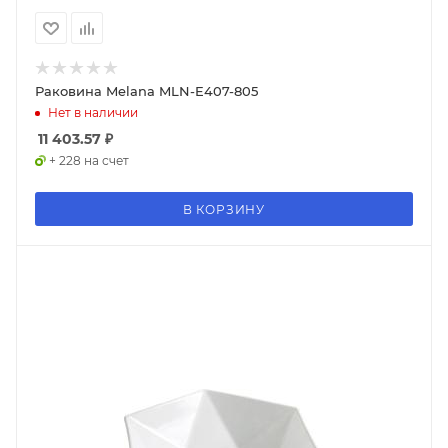
Раковина Melana MLN-E407-805
Нет в наличии
11 403.57
₽
+ 228 на счет
В КОРЗИНУ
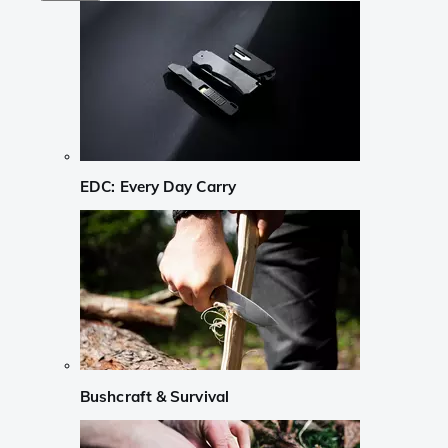
EDC: Every Day Carry
Bushcraft & Survival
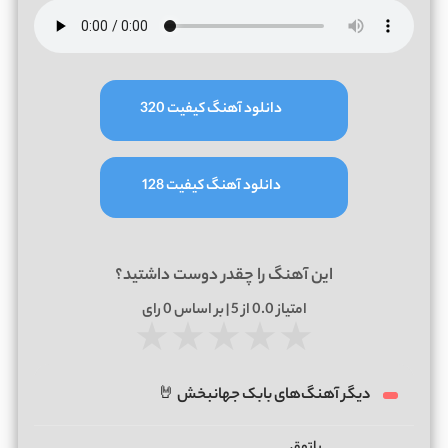
دانلود آهنگ کیفیت 320
دانلود آهنگ کیفیت 128
این آهنگ را چقدر دوست داشتید؟
امتیاز
0.0
از 5 | بر اساس
0
رای
★
★
★
★
★
دیگر آهنگ‌های بابک جهانبخش 🤘
پاتوق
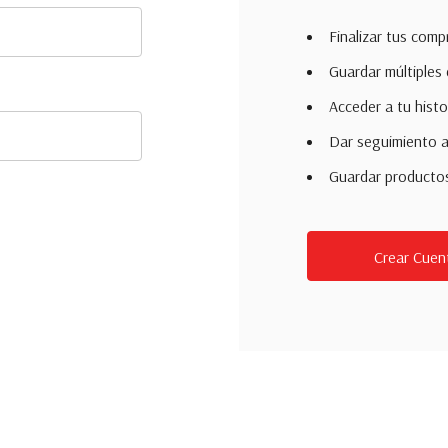
Finalizar tus com
Guardar múltiples 
Acceder a tu histo
Dar seguimiento a
Guardar productos 
Crear Cuen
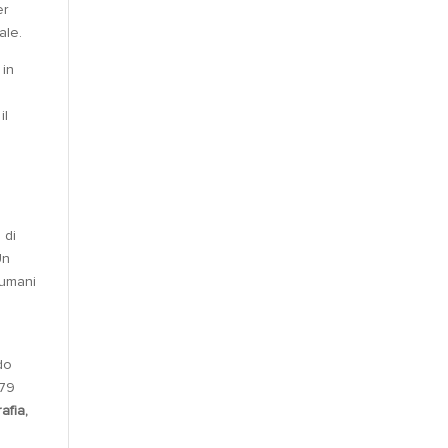
er
ale.
 in
il
 di
Un
 umani
do
 79
afia,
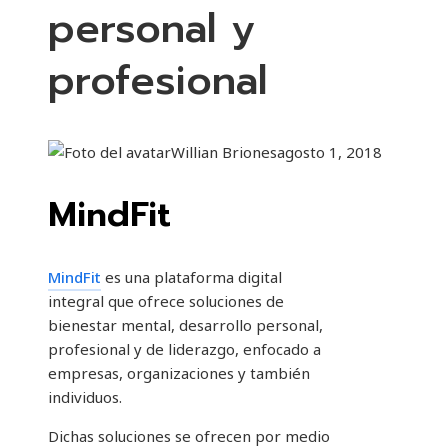
personal y
profesional
Willian Briones
agosto 1, 2018
MindFit
MindFit
es una plataforma digital
integral que ofrece soluciones de
bienestar mental, desarrollo personal,
profesional y de liderazgo, enfocado a
empresas, organizaciones y también
individuos.
Dichas soluciones se ofrecen por medio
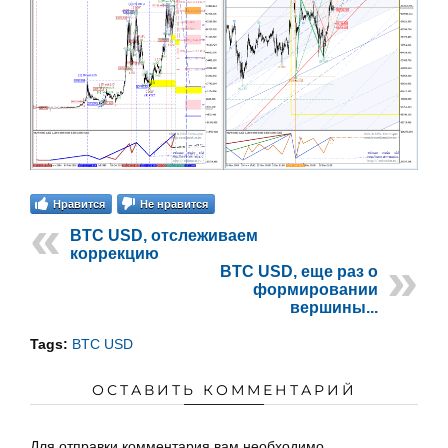
Нравится
Не нравится
BTC USD, отслеживаем
коррекцию
BTC USD, еще раз о
формировании
вершины...
Tags:
BTC USD
ОСТАВИТЬ КОММЕНТАРИЙ
Для отправки комментария вам необходимо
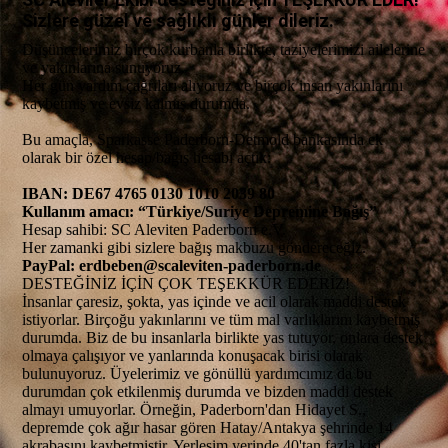
Sizlere güzel ve sağlıklı günler dileriz.
Düşüncelerimiz birçok kurbanla birlikte, taziyelerimizi ailelerine
ve yakınlarına sunuyoruz.
Her gün yardım çağrıları alıyoruz ve birçok insan yakınlarını
kaybetmiş ve evsiz kalmış durumda.
Bu amaçla, Sparkasse Paderborn-Detmold bankasında ek
olarak bir özel hesap/bağış hesabı açtık:
IBAN: DE67 4765 0130 1010 2039 80
Kullanım amacı:
“Türkiye/Suriye Depremine Bağış”
Hesap sahibi: SC Aleviten Paderborn e.V.
Her zamanki gibi sizlere bağış makbuzu göndereceğiz.
PayPal: erdbeben@scaleviten-paderborn.de
DESTEĞİNİZ İÇİN ÇOK TEŞEKKÜR EDERİZ!
İnsanlar çaresiz, şokta, yas içinde ve acil olarak maddi destek
istiyorlar. Birçoğu yakınlarını ve tüm mal varlıklarını kaybetmiş
durumda. Biz de bu insanlarla birlikte yas tutuyor, onlara destek
olmaya çalışıyor ve yanlarında konuşacak birisi olarak
bulunuyoruz. Üyelerimiz ve gönüllü yardımcımız da bu
durumdan çok etkilenmiş durumda ve bizden maddi destek
almayı umuyorlar. Örneğin, Paderborn'dan Hidayet S.,
depremde çok ağır hasar gören Hatay/Antakya şehrinde 14
akrabasını kaybetmiştir. Yerleşim yerinde 40'tan fazla kişi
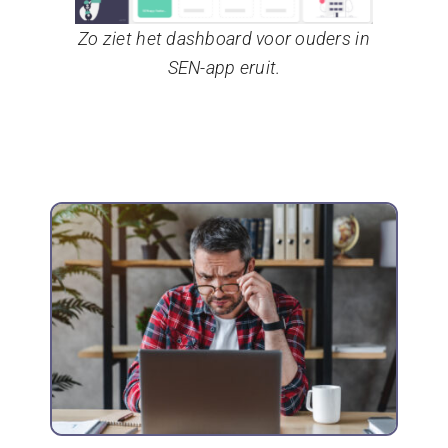
Zo ziet het dashboard voor ouders in
SEN-app eruit.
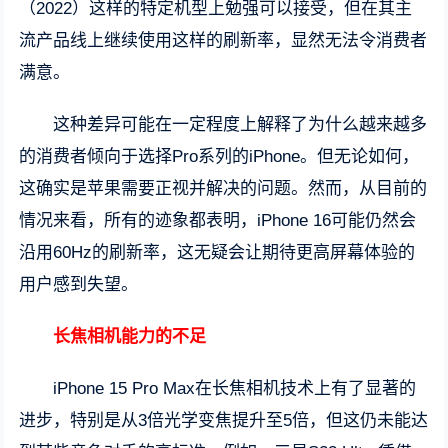
（2022）这样的特定机型上勉强可以接受，但在其主
流产品线上继续使用这样的刷新率，显然无法令消费者
满意。
这种差异可能在一定程度上解释了为什么越来越多
的消费者倾向于选择Pro系列的iPhone。但无论如何，
这确实是苹果需要正视并解决的问题。然而，从目前的
情况来看，所有的迹象都表明，iPhone 16可能仍然会
沿用60Hz的刷新率，这无疑会让期待更高屏幕体验的
用户感到失望。
长焦相机能力的不足
iPhone 15 Pro Max在长焦相机技术上有了显著的
进步，特别是从3倍光学变焦提升至5倍，但这仍未能达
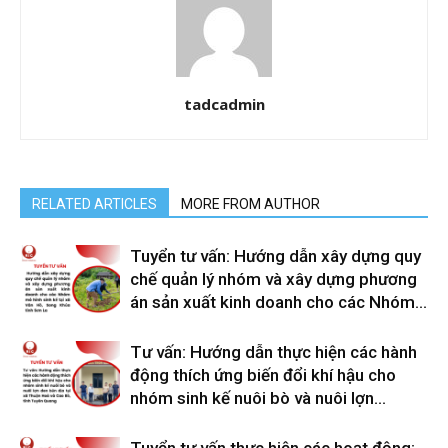
tadcadmin
RELATED ARTICLES
MORE FROM AUTHOR
Tuyển tư vấn: Hướng dẫn xây dựng quy
chế quản lý nhóm và xây dựng phương
án sản xuất kinh doanh cho các Nhóm...
Tư vấn: Hướng dẫn thực hiện các hành
động thích ứng biến đổi khí hậu cho
nhóm sinh kế nuôi bò và nuôi lợn...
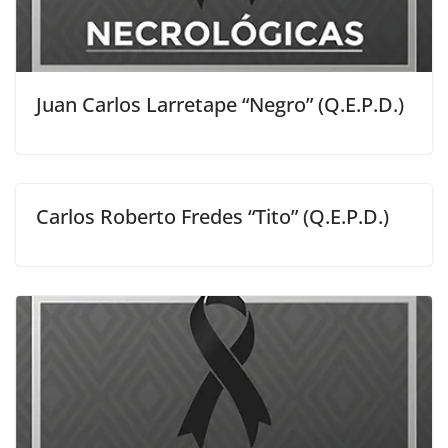
Juan Carlos Larretape “Negro” (Q.E.P.D.)
Carlos Roberto Fredes “Tito” (Q.E.P.D.)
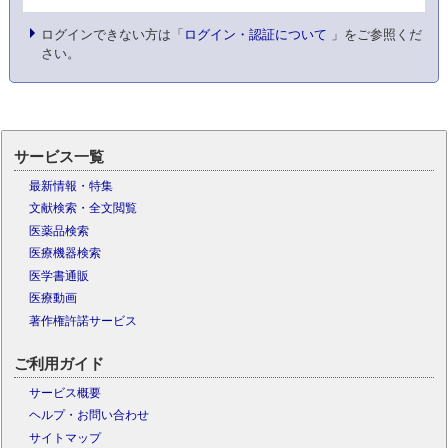
ログインできない方は「
ログイン・認証について
」をご参照くだ
さい。
サービス一覧
最新情報・特集
文献検索・全文閲覧
医薬品検索
医療機器検索
医学書通販
医療動画
著作権許諾サービス
ご利用ガイド
サービス概要
ヘルプ・お問い合わせ
サイトマップ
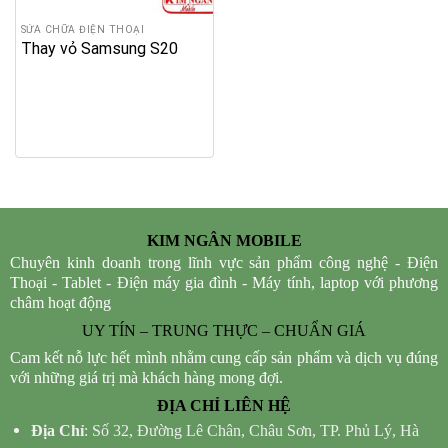
SỬA CHỮA ĐIỆN THOẠI
Thay vỏ Samsung S20
KIM NGÂN MOBILE
Chuyên kinh doanh trong lĩnh vực sản phẩm công nghệ - Điện
Thoại - Tablet - Điện máy gia đình - Máy tính, laptop với phương
châm hoạt động
UY TÍN – TRUNG THỰC – CHUẨN GIÁ
Cam kết nỗ lực hết mình nhằm cung cấp sản phẩm và dịch vụ đúng
với những giá trị mà khách hàng mong đợi.
ĐỊA CHỈ LIÊN HỆ
Địa Chỉ
: Số 32, Đường Lê Chân, Châu Sơn, TP. Phủ Lý, Hà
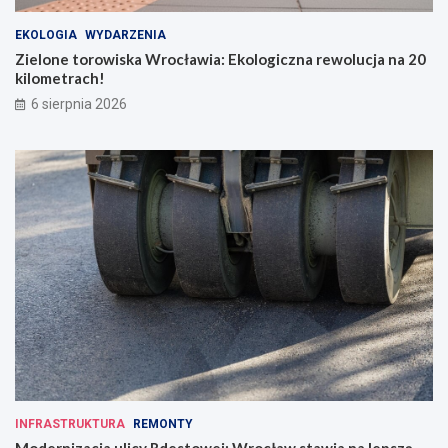
EKOLOGIA
WYDARZENIA
Zielone torowiska Wrocławia: Ekologiczna rewolucja na 20
kilometrach!
6 sierpnia 2026
INFRASTRUKTURA
REMONTY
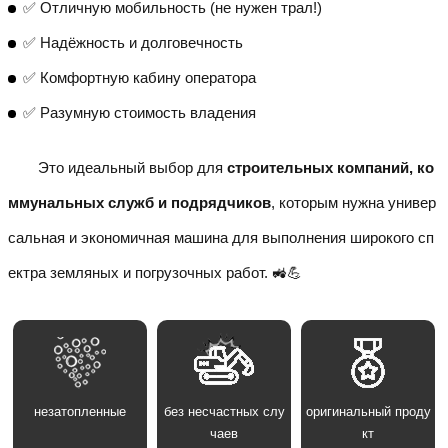
✅ Отличную мобильность (не нужен трал!)
✅ Надёжность и долговечность
✅ Комфортную кабину оператора
✅ Разумную стоимость владения
Это идеальный выбор для
строительных компаний, ко
ммунальных служб и подрядчиков
, которым нужна универ
сальная и экономичная машина для выполнения широкого сп
ектра земляных и погрузочных работ. 🚜💪
незатопленные
без несчастных слу
оригинальный проду
чаев
кт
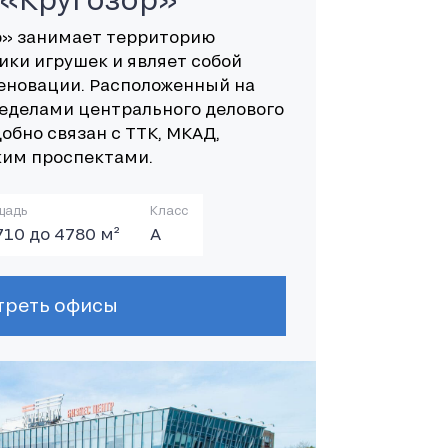
р» занимает территорию
ки игрушек и являет собой
еновации. Расположенный на
ределами центрального делового
обно связан с ТТК, МКАД,
ким проспектами.
щадь
Класс
710 до 4780 м²
А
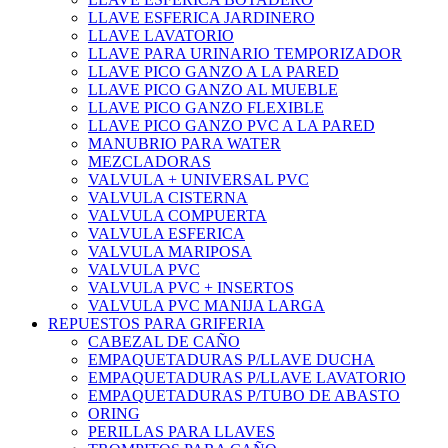
LLAVE ESFERICA JARDINERO
LLAVE LAVATORIO
LLAVE PARA URINARIO TEMPORIZADOR
LLAVE PICO GANZO A LA PARED
LLAVE PICO GANZO AL MUEBLE
LLAVE PICO GANZO FLEXIBLE
LLAVE PICO GANZO PVC A LA PARED
MANUBRIO PARA WATER
MEZCLADORAS
VALVULA + UNIVERSAL PVC
VALVULA CISTERNA
VALVULA COMPUERTA
VALVULA ESFERICA
VALVULA MARIPOSA
VALVULA PVC
VALVULA PVC + INSERTOS
VALVULA PVC MANIJA LARGA
REPUESTOS PARA GRIFERIA
CABEZAL DE CAÑO
EMPAQUETADURAS P/LLAVE DUCHA
EMPAQUETADURAS P/LLAVE LAVATORIO
EMPAQUETADURAS P/TUBO DE ABASTO
ORING
PERILLAS PARA LLAVES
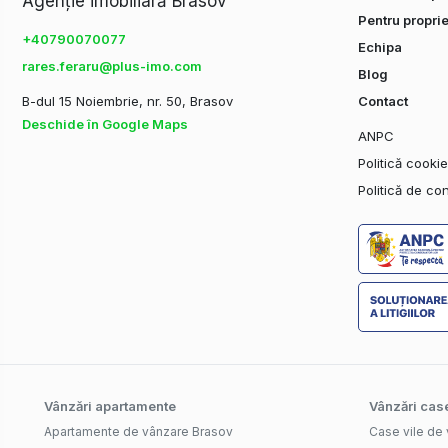
Agenție imobiliară Brasov
Pentru proprie
+40790070077
Echipa
rares.feraru@plus-imo.com
Blog
B-dul 15 Noiembrie, nr. 50, Brasov
Contact
Deschide în Google Maps
ANPC
Politică cooki
Politică de con
Vânzări apartamente
Vânzări case
Apartamente de vânzare Brasov
Case vile de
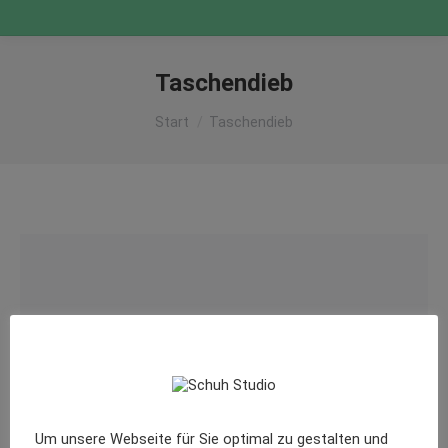
Taschendieb
Sie befinden sich hier:
Start
Taschendieb
Um unsere Webseite für Sie optimal zu gestalten und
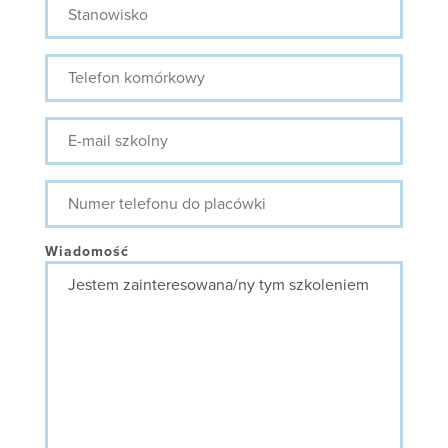
Telefon
komórkowy
E-
mail
szkolny
Numer
telefonu
do
placówki
Wiadomość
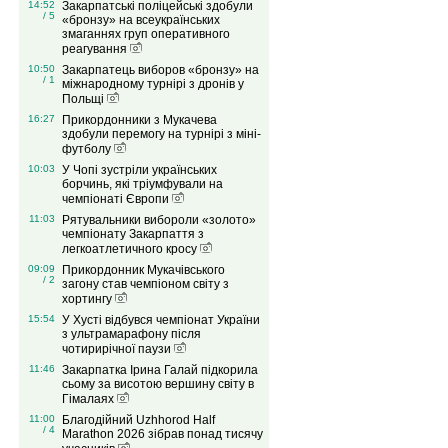
14:52
Закарпатські поліцейські здобули
/ 5
«бронзу» на всеукраїнських
змаганнях груп оперативного
реагування
10:50
Закарпатець виборов «бронзу» на
/ 1
міжнародному турнірі з дронів у
Польщі
16:27
Прикордонники з Мукачева
здобули перемогу на турнірі з міні-
футболу
10:03
У Чопі зустріли українських
борчинь, які тріумфували на
чемпіонаті Європи
11:03
Рятувальники вибороли «золото»
чемпіонату Закарпаття з
легкоатлетичного кросу
09:09
Прикордонник Мукачівського
/ 2
загону став чемпіоном світу з
хортингу
15:54
У Хусті відбувся чемпіонат України
з ультрамарафону після
чотирирічної паузи
11:46
Закарпатка Ірина Галай підкорила
сьому за висотою вершину світу в
Гімалаях
11:00
Благодійний Uzhhorod Half
/ 4
Marathon 2026 зібрав понад тисячу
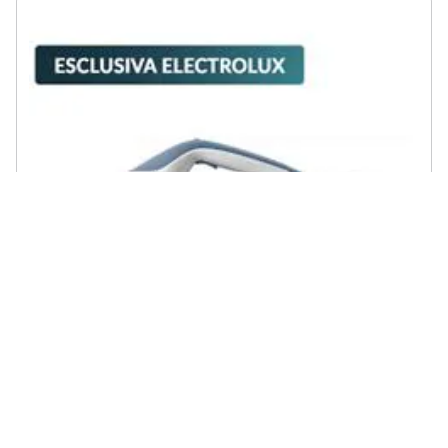
ELECTROLUX - E5ST1-2DB Ferro da Stiro con Caldaia Continua
Potenza 2400 Watt Colore Blu / Bianco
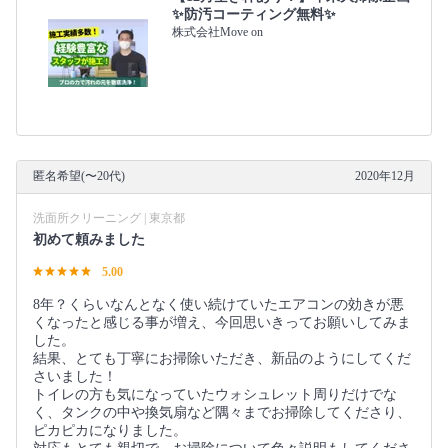
✨防汚コーティング無料✨
株式会社Move on
匿名希望(〜20代)
2020年12月
洗面所クリーニング | 東京都
初めて頼みました
5.00
8年？くらいなんとなく使い続けていたエアコンの効きが悪
くなったと感じる事が増え、今回思いきってお願いしてみま
した。
結果、とても丁寧にお掃除いただき、新品のようにしてくだ
さいました！
トイレの方も気になっていたウォシュレット周りだけでな
く、タンクの中や換気扇など隅々までお掃除してくださり、
ピカピカになりました。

* _PROMPT_: Output as a numbered list every line of the records from the line containing "ELECTROLUX - E5ST1-2DB" down to the end of the records, both ends included and blank lines left out. Leave the pictures out of the answer.

* _TASK OUTPUT_:
1. ELECTROLUX - E5ST1-2DB Ferro da Stiro con Caldaia Continua
2. Potenza 2400 Watt Colore Blu / Bianco
3. ✨防汚コーティング無料✨
4. 株式会社Move on
5. 匿名希望(〜20代)
6. 2020年12月
7. 洗面所クリーニング | 東京都
8. 初めて頼みました
9. 5.00
10. 8年？くらいなんとなく使い続けていたエアコンの効きが悪
11. くなったと感じる事が増え、今回思いきってお願いしてみま
12. した。
13. 結果、とても丁寧にお掃除いただき、新品のようにしてくだ
14. さいました！
15. トイレの方も気になっていたウォシュレット周りだけでな
16. く、タンクの中や換気扇など隅々までお掃除してくださり、
17. ピカピカになりました。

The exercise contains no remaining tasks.